The lot of the Railway Inspector wasn’t always a happy one. Finding out what happened in an accident was never going to be an easy task: sometimes they were unwitnessed, sometimes those involved were uncooperative for fear of being implicated in rule-breaking, and sometimes they key players were unavailable. In a previous blog we’ve discussed how employees signing up to fight in the First World War meant that they could not provide evidence at state investigations. However, Inspector JH Armytage, arriving at Polmadie, Glasgow, in July 1911 faced a different problem: his key witness had already been dismissed from service. Perhaps unsurprisingly, despite a request to attend the inquiry, the former employee was a no show.

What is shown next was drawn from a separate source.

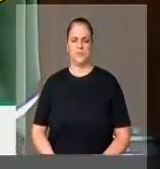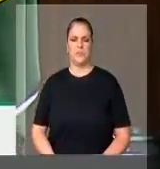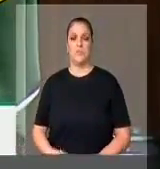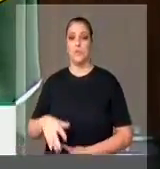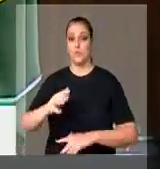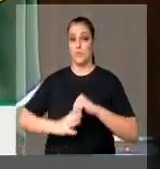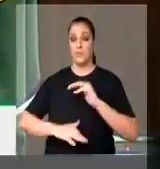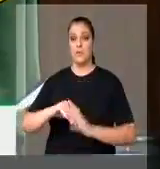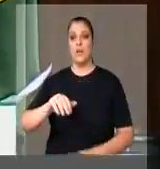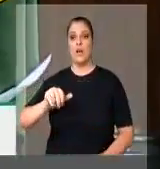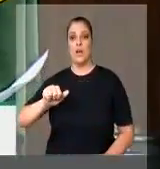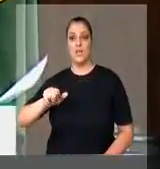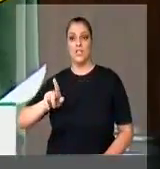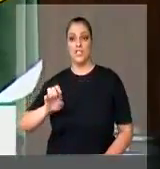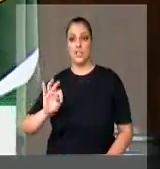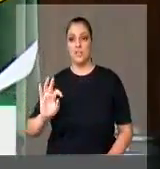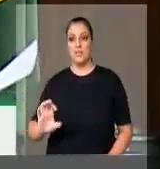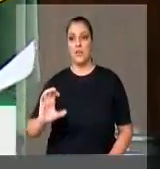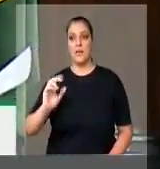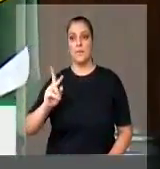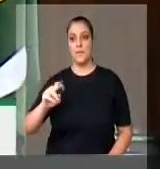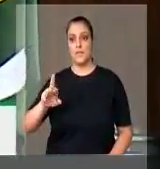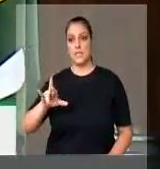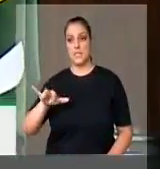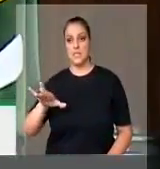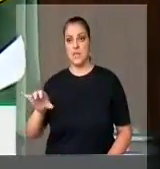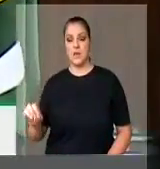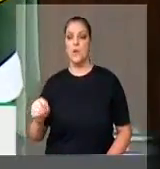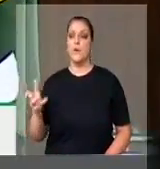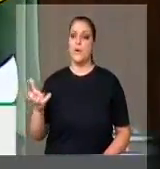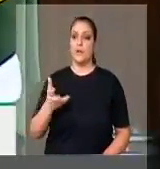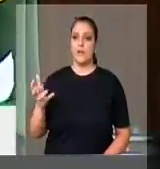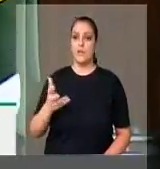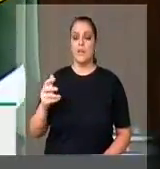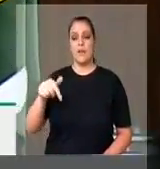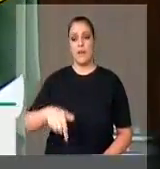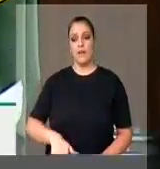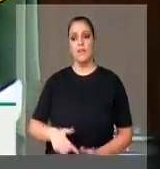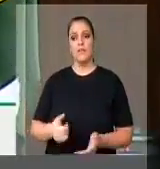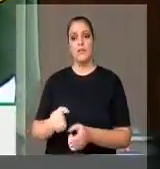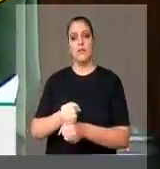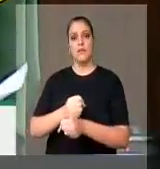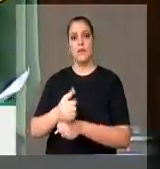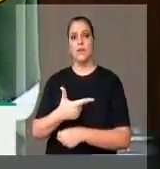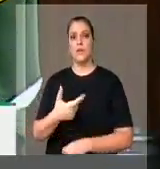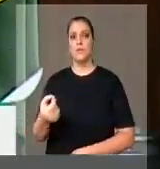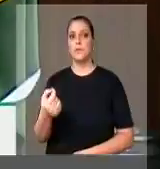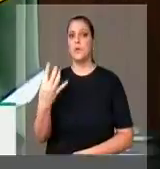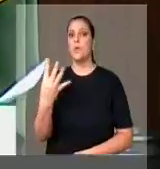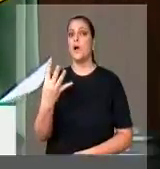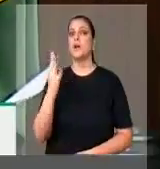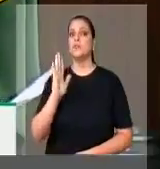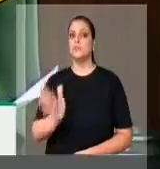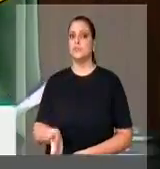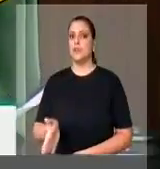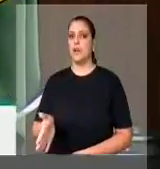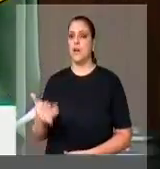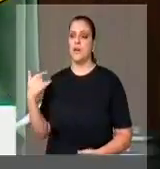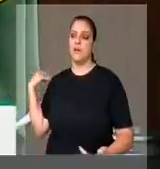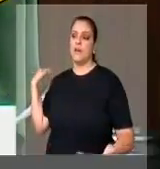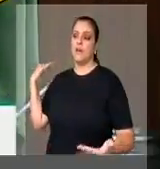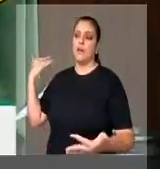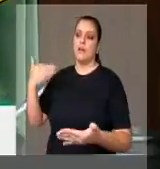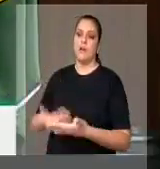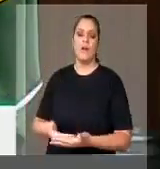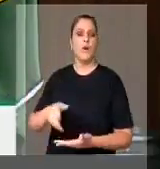penitenciários estão querendo votar uma PEC. Nessa casa, desde 2004, presidente, sempre foram rechaçados, e,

As a result Armytage had to rely on what must have been an inspector’s well-honed instinct and the fragmentary traces available from other sources. The accident took place on the Caledonian Railway, at its Polmadie loco shed, on 27 May 1911. Hugh Johnston, an engine turner (someone employed to turn locomotives on a turntable or move them around a shed), wanted to move an engine into No. 12 road at the shed. To do that it was necessary to change the direction of 2 pairs of points. Rather than getting a colleague to do it – no doubt in a friendly gesture, intended to save fireman John Telfer the bother of getting down from another engine and changing the points – Johnston opened the regulator (the bit of the mechanism that applies steam from the boiler to the valves and will start an engine moving). He then ‘alighted from engine No. 411 and turned the points in advance of the engine.’

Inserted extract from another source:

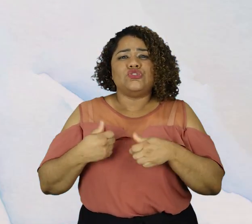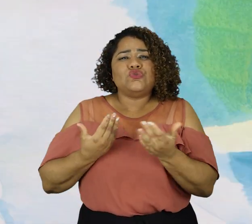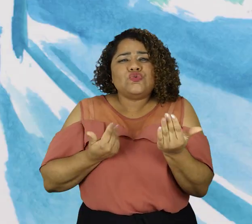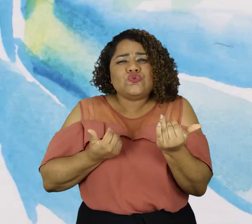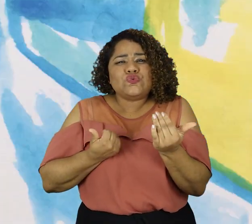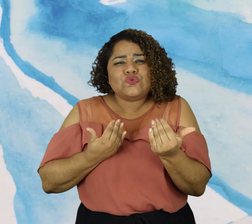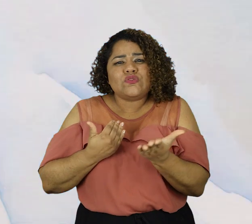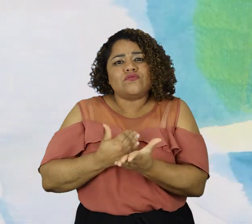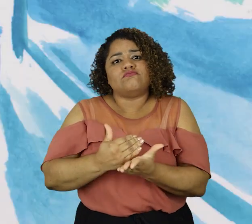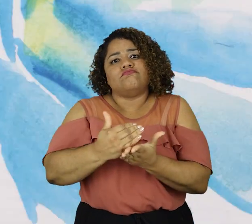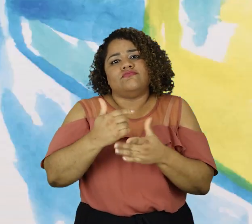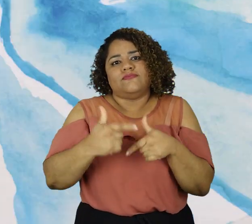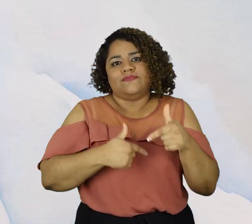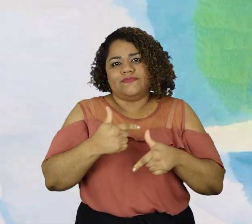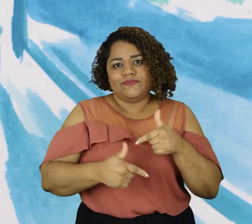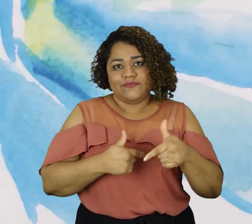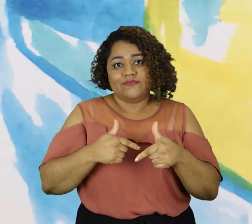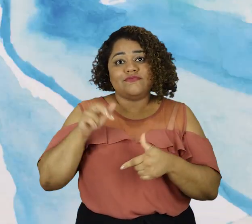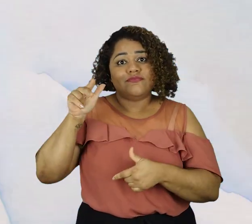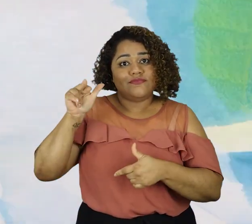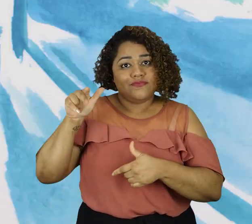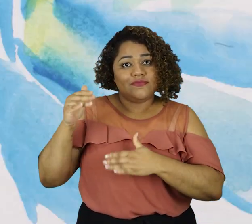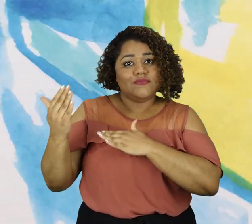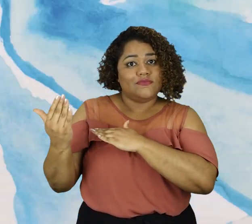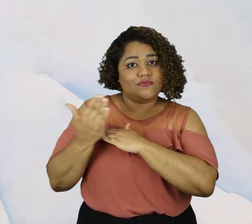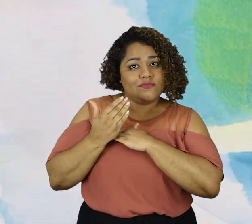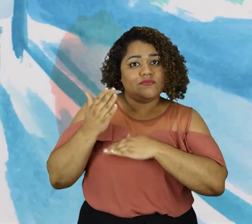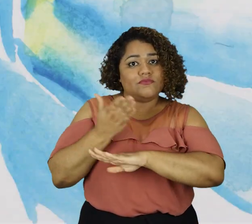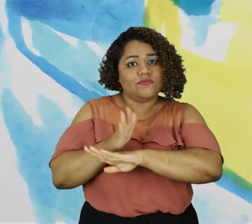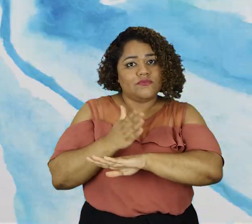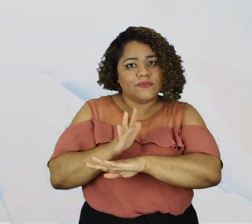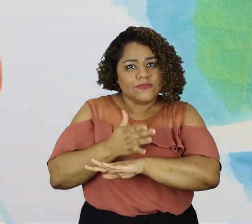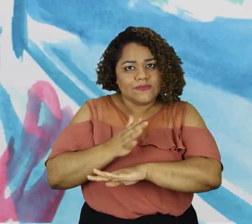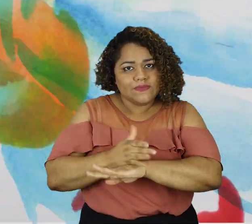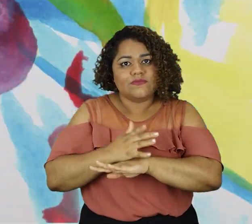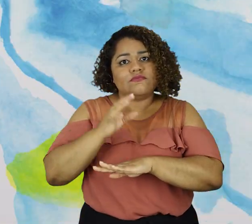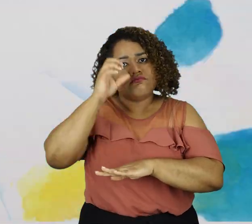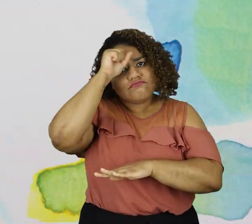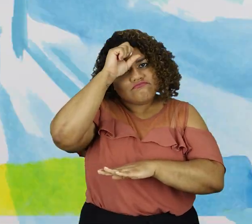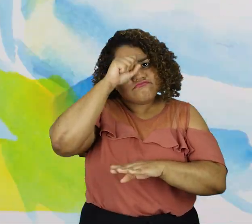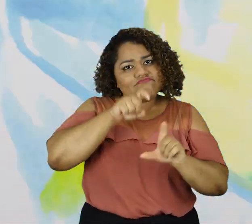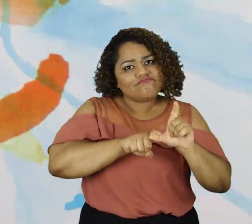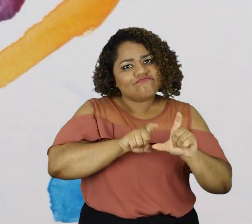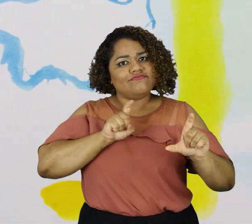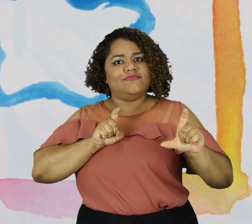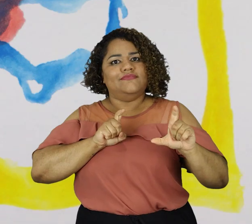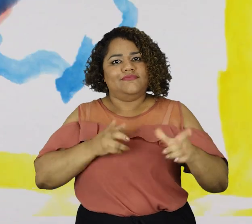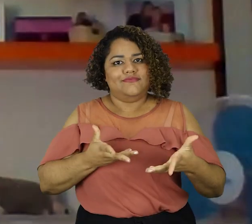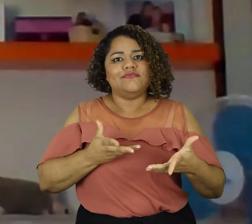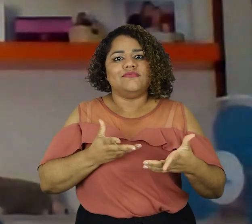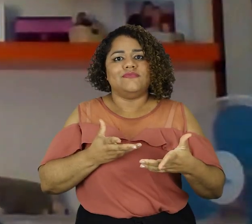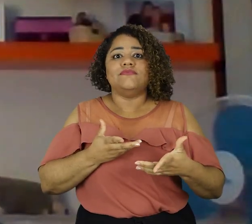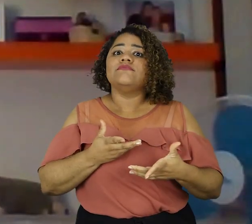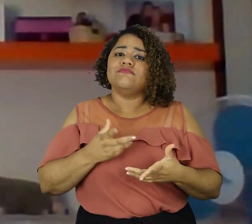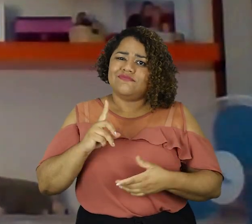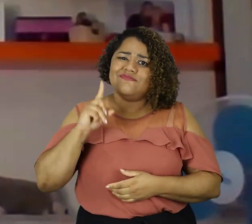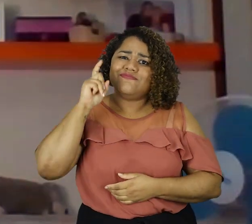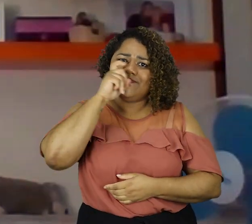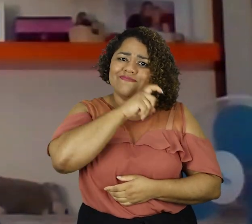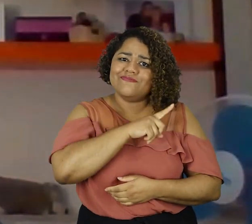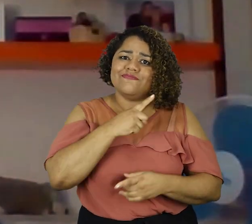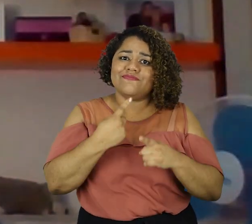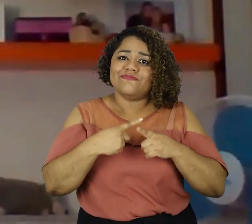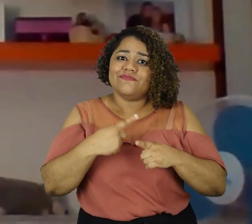e foi a minha irmã que me treinou, que eu aprendi a ser mais independente. Foi meio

The predictable happened: ‘The speed of the engine, however, increased, and Johnston failed to get on to the footplate in time to bring the engine to a stand outside the shed.’ As a result the loco ran on, into the shed, far too fast – ‘at a considerable speed’ – where it hit another engine, No. 772. Although the brakes were on and the wheels were scotched, No. 772 was forced 10 yards down the line, where it hit another loco, No. 49. This engine was undergoing some maintenance, meaning that it was partially lifted by a crane. Unfortunately fitter James McAllen and labourer John Burnie were at work on it at the time. The shunt from the other engines meant that the end of No. 49 that was suspended from the crane swung round, catching McAllen and crushing him between the engine and a trestle, breaking his neck. Another part of the engine fell on Burnie’s left leg, though only inflicting a severe bruise.
Although it had no bearing on this case, McAllen and Burnie had been at work for over 13 hours at the time of the accident – it is unclear whether this included time for meals or if this was just time at work. Armytage noted that in addition to the casualties, the 3 engines involved were all seriously damaged. He had no hesitation in placing responsibility entirely with Johnston, who had in the 6 weeks between accident and state investigation been dismissed by the Caledonian (1911 Quarter 2, Appendix B).
What this dismissal hints at is the other accident investigation processes that took place. The state inspectors had to select which cases to inquire into (as they could not investigate them all, there being far too many for the staff of the Inspectorate). How they did that is, sadly, unknown, but what is clear is that it took time: time for a report of an accident to reach the inspectors from the companies, and then time to decide which to investigate, before the trouble of finding a suitable date to go and conduct the investigation. In the meantime the railway companies – who were meticulous record keepers and seem to have investigated staff accidents as a matter of course – undertook its own investigation, including imposing whatever penalty it deemed appropriate: in this case, dismissal for Johnston. Some of the other railway company investigation records are coming into the project, via our extension with The National Archives of the UK, though sadly not for the Caledonian Railway. We do have our eyes on the Scottish companies’ records, though, held at National Records Scotland: a future project extension!
It would also be interesting to see if we can link this with any of the Union records coming into the project via the extension currently underway at the Modern Records Centre: the casualties might have been union members, or Johnston might have requested help defending the case if he was a member. These sorts of links are just some of the really exciting possibilities coming out of the ongoing project work!